Umut Müslim’in ise durumu biraz farklı. O da 6 Mart’ta kız arkadaşıyla birlikte Avusturya’ya gitmiş ve 15 Mart akşamı dönmüş. İstanbul’da bir hafta ailesinde kalıp Geyikbayırı’na geçmeyi planlarken, ailesi virüs taşıyor olmasından endişelenmiş ve o da uçak biletini değiştirerek Antalya’ya gelmiş. “Ya Avusturya’dan çıkacaktım ya da orada kapalı kalacaktım. Orada karantinada olmaktansa buraya gelip tırmanmak istedim. Bir ay Geyikbayırı’nda kalacağım. Zaten gelip tırmanmak istiyordum. Burada açık havadasın ve izolasyon açısından da gayet güzel bir yer” diyen Müslim, salgının ciddi bir tehlike olduğunu ve dikkatli olmak gerektiğini söylüyor ama durumun genel olarak abartıldığını düşünüyor.

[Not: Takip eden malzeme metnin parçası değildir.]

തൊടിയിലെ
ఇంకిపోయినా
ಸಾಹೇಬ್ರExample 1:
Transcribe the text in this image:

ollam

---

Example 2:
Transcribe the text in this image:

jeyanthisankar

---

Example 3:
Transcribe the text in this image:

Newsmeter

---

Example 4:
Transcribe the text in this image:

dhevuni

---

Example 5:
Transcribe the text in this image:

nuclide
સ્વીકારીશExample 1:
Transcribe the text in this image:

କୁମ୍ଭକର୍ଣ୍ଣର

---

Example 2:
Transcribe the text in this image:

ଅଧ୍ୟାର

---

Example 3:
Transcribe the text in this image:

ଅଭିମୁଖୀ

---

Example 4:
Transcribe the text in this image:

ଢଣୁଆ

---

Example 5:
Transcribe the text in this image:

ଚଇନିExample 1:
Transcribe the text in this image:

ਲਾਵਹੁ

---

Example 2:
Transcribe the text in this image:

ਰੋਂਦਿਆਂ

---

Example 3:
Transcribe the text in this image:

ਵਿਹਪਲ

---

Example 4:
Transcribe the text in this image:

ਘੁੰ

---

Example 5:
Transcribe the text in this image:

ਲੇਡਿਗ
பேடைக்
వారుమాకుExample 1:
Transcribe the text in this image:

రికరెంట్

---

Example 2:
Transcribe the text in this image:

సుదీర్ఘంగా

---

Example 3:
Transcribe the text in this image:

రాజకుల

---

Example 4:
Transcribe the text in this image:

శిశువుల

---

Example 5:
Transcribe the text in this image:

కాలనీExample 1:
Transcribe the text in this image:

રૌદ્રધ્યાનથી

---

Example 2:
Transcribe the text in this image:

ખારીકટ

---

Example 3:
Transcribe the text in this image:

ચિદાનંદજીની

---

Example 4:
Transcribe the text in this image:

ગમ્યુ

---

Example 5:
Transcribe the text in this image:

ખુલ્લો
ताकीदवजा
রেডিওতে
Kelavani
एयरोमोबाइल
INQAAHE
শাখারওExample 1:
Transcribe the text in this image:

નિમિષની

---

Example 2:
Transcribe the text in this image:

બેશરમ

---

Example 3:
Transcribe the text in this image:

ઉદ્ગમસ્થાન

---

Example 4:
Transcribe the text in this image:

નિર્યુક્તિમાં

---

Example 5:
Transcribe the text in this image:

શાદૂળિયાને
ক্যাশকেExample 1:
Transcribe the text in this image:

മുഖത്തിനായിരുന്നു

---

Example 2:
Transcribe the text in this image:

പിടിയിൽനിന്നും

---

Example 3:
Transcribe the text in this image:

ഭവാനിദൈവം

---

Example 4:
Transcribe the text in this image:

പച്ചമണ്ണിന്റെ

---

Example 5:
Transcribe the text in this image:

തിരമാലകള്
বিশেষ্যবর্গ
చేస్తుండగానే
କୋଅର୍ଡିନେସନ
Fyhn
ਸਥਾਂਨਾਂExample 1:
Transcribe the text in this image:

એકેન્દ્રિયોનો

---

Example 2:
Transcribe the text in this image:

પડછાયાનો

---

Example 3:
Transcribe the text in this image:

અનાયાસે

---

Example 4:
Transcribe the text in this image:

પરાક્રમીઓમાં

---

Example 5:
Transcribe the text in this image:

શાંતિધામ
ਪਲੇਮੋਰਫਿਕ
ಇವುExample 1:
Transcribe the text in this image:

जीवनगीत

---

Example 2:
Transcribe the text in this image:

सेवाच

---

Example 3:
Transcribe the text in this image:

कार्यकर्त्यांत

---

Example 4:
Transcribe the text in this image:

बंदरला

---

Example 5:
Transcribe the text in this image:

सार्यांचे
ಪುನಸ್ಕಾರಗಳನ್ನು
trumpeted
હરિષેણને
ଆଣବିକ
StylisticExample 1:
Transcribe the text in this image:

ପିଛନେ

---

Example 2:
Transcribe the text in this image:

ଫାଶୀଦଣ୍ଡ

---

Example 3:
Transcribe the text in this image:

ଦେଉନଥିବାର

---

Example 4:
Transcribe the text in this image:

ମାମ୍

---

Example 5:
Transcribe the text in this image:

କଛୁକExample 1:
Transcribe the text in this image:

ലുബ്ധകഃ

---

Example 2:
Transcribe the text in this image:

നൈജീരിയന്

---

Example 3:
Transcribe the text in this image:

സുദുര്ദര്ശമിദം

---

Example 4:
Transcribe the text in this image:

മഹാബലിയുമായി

'GELİŞİMDEN BİR GÜN ÖNCE SINIRLAR KAPATILDI'

25 yaşındaki Alman Hans Radetzki ise, 2015’ten beri her sene olmak üzere, yedi kere Geyikbayırı’na gelmiş ama bu sene korona engeline takılmış. Kız arkadaşı Anna’yı ziyaret etmek için 14-31 Mart 2020 tarihleri arasında Geyikbayırı’nda olmayı planlarken, uçağından bir gün önce Türkiye sınırları kapattığını açıklamış. Sınırdan geri döndürülmekten veya karantinaya alınmaktan korkan Radetzki, risk almak istemediği için gelmekten vazgeçmiş. Ama kız arkadaşı burada yaşadığından dolayı onu görmek ve tırmanmak için Türkiye’ye tekrar geleceğini belirtiyor.

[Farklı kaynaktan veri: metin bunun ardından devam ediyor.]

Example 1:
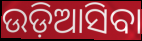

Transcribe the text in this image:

ଉଡ଼ିଆସିବା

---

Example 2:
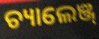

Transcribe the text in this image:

ଚ୍ୟାଲେଞ୍ଜ୍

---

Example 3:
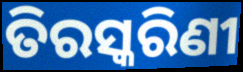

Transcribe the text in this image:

ତିରସ୍କରିଣୀ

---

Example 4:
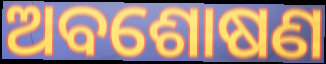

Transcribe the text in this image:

ଅବଶୋଷଣ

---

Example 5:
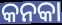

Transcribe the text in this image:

କନକା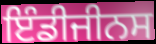
ਇੰਡੀਜੀਨਸ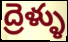
ద్రెళ్ళుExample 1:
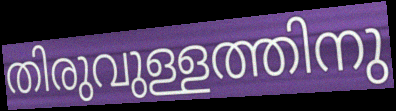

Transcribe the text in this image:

തിരുവുള്ളത്തിനു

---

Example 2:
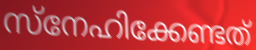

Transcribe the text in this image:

സ്നേഹിക്കേണ്ടത്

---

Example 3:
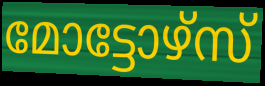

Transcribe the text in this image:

മോട്ടോഴ്സ്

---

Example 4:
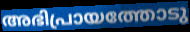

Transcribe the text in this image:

അഭിപ്രായത്തോടു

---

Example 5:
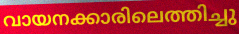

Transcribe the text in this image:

വായനക്കാരിലെത്തിച്ചു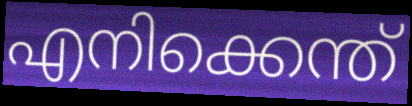
എനിക്കെന്ത്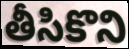
తీసికొని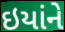
ઇયાંને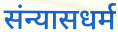
संन्यासधर्मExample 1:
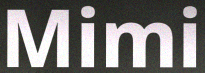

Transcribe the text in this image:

Mimi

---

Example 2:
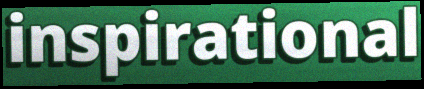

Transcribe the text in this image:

inspirational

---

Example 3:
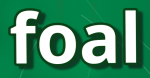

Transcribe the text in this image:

foal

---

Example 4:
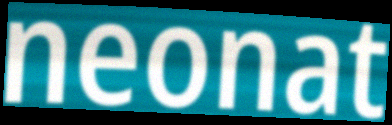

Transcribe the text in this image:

neonat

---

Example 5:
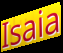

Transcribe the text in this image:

Isaia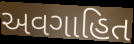
અવગાહિત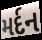
મર્દન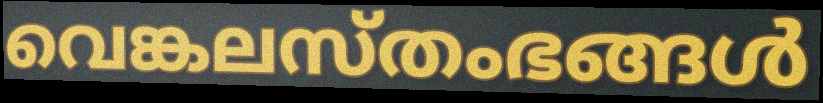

Almanya’da, İtalya ve İspanya kadar vaka olmadığını belirten Radetzki, “Aynı şeylerin yaşanmaması için geçiş ve seyahat özgürlüğü üst seviyede kısıtlandı. Türkiye kabul etmiyor ama bence orada da daha fazla vaka var” diyor. Corona’nın çok ciddi bir olay olduğunu ama genç insanlar için risk görmediğini ve sınırları kapatmanın gereksiz olduğunu söyleyen Radetzki, şöyle devam ediyor: “Ben virüsten değil, insanların paniklemesinden ve davranışlarından daha çok korkuyorum. Evden çıkamamaktan, tırmanışa gidememekten endişeliyim. Gerekiyorsa bunları elbette yapacağız ama devletler isterse bu olayın altından kalkar. Mesela iklim değişikliği daha büyük bir problem ama bunun için kaç uçuş iptal oluyor ki? Açıkçası politikacıların salgınla mücadeleyi nasıl sürdüreceklerini, gerçekten şeffaf olup olmayacaklarını, ülkelerin doğru rakamları ne zaman açıklayacaklarını merak ediyorum.”